Passano i lockdown, passano le settimane e Conte è sempre intento a vendere fumo. Sono molti i motivi per dubitare che la bozza di decreto (che Repubblica definisce “un amuleto”) possa bastare per impietosire i partner europei. Un accordo lo troveranno pure, ma niente nuove risorse nette. Anzi, di soldi ce ne saranno anche meno di adesso. La prima domanda che gli europei si pongono non è come Roma spenderà i fondi del Recovery Fund e se li saprà spendere, bensì se saprà raccogliere i fondi che dovrà versare al Recovery Fund. La soluzione di Gentiloni è la trappola-Mes: l’accesso al Mes-Sanitario per farsi traghettare nel Full-Mes.
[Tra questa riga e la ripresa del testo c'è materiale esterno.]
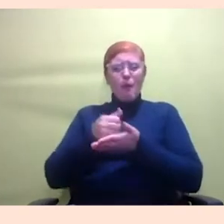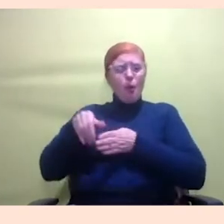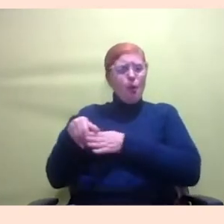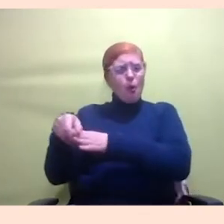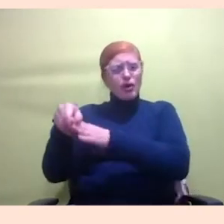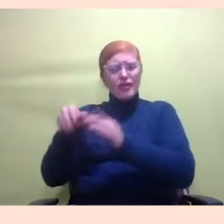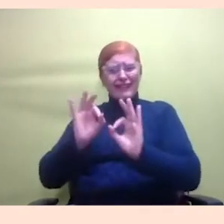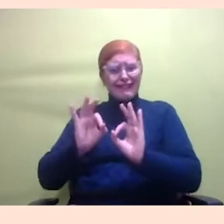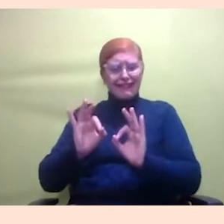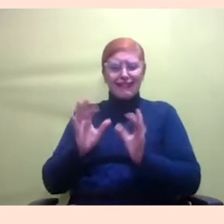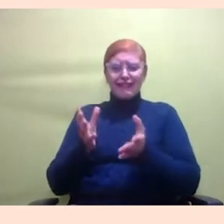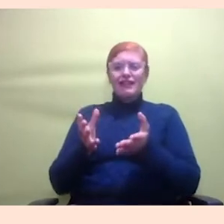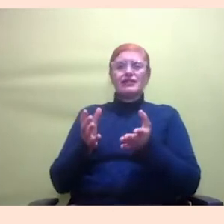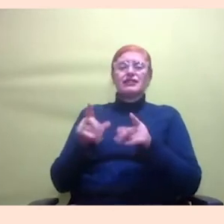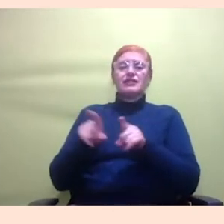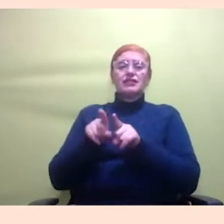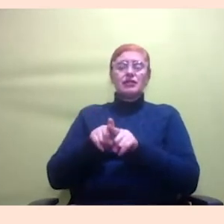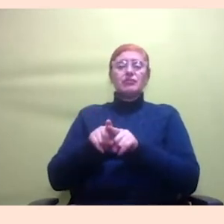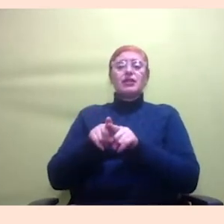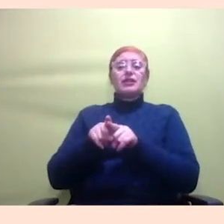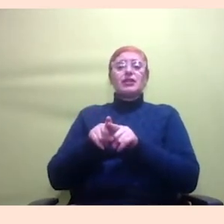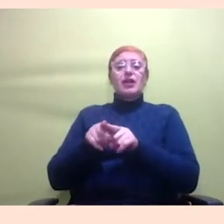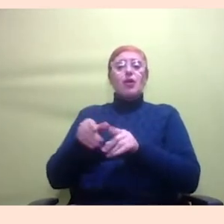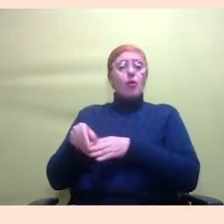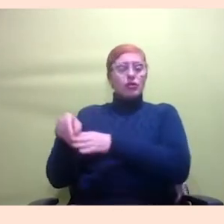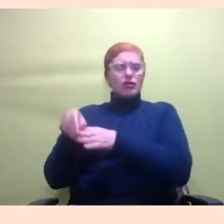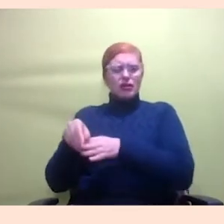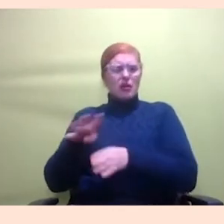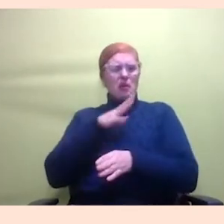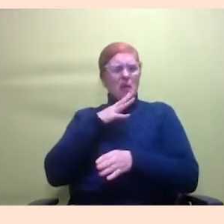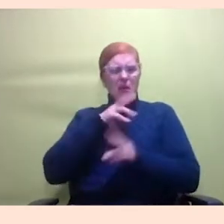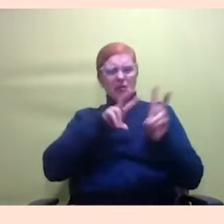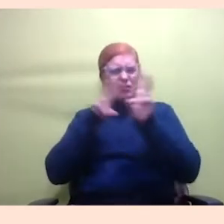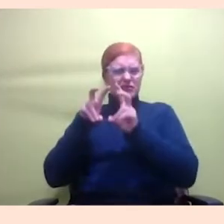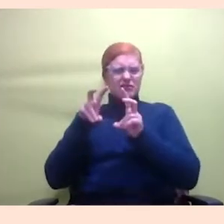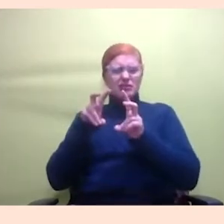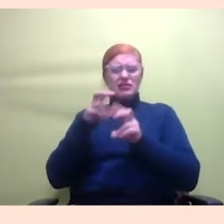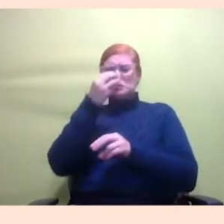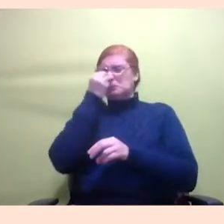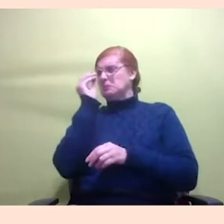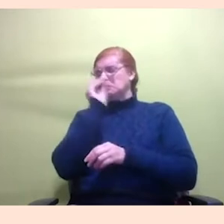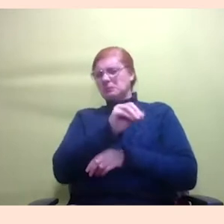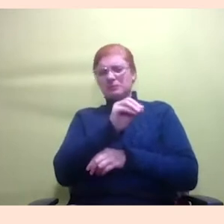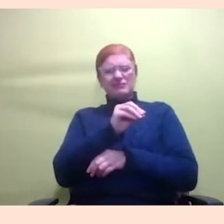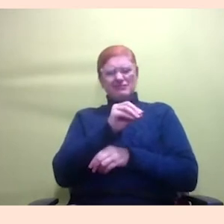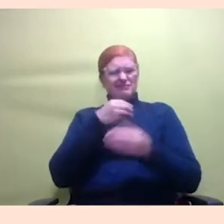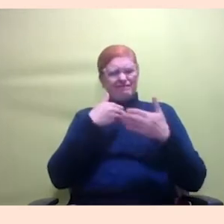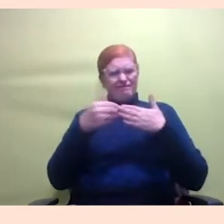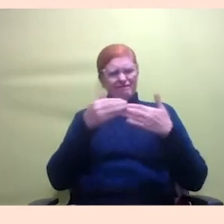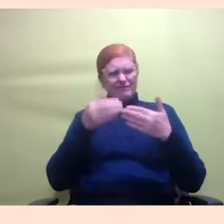a questão do orientador não conhecer a temática mas realmente dele não está nem aí se você vai conseguir continuar ou não priorizar outros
Una possibile alternativa passa da Karlsruhe (e da Weidmann)
I tre papelli di Conte – Passano i lockdown, passano le settimane e il premier Giuseppe Conte è sempre intento a vendere fumo. Ultimamente in forma di futuribili grandi investimenti in reti di trasporto stradale, ferroviario, opere idriche, una lista dei quali verrà forse inserita nel ‘decreto semplificazione’ giunto lunedì sera in Consiglio dei ministri, discusso in seduta fiume e, nonostante le preghiere di Conte, approvato ‘salvo intese’, cioè rinviato ad approvazione parlamentare plausibilmente non prima dell’autunno. Sino ad allora toccherà aspettare, per sapere se si concretizzeranno il ‘modello Genova’ (osteggiato dal Pd), la riforma dell’abuso d’ufficio e della responsabilità erariale (osteggiata dai 5 Stelle), nonché le ulteriori accelerazioni per gli investimenti in banda larga e 5G e per gli interventi ‘green’. Non depone a favore di Conte la tragicommedia della consegna del ponte di Genova ad Autostrade, voluta dal ministro del Pd e da Conte in base alla concessione in essere e respinta dal 5 Stelle a prescindere… senza che lo stesso 5 Stelle abbia avuto a spiegare a chi altro il ponte andrebbe consegnato.
Senza contare che la lista ‘salvo intese’ presenta pochi contatti con quanto indicato dal potentissimo Wolfgang Schäuble, lunedì sulla FAZ (investimenti in digitale ed idrogeno continentali, aveva detto quello), dal ministro delle finanze tedesco Scholz (che vuole pure dedicare il bilancio Ue vero e proprio alla “trasformazione digitale e rispettosa del clima”), nonché dal ministro lussemburghese Gramegna (“occorre vigilare acciocché i progetti finanziati da questo piano abbiano anche un carattere transfrontaliero e transnazionale e che integrino obiettivi ecologici e digitali europei”). Tutti motivi per dubitare che la bozza di decreto (La Repubblica la definisce “un amuleto”) possa bastare a Conte per impietosire gli Europei. Il che dovrebbe accadere al vertice del 17-18 luglio a Bruxelles, ovvero dopo l’estate, come scrive Münchau, e sempre che i guastatori olandesi cessino di guadagnare tempo in attesa di una ripresa economica nel Nord Europa, che taglierebbe le gambe all’intero progetto, aggredendo Paesi di Visegrad e Mediterranei contemporaneamente, cioè pretendendo che i fondi siano condizionati al rispetto dello “stato di diritto” e “riforme macroeconomiche” rispettivamente. Un accordo lo troveranno pure, ma con potere di spesa assegnato al Consiglio (quindi con potere di veto alla Germania insieme all’Olanda ed altri due ‘frugali’) come da ultima proposta tedesca, nonché a saldo zero (l’Italia tanto prende, tanto dà) e magari pure in cambio di un saldo italiano generosamente negativo sul bilancio europeo pluriennale (da approvarsi unitamente al Recovery Fund). Ergo, niente nuove risorse nette.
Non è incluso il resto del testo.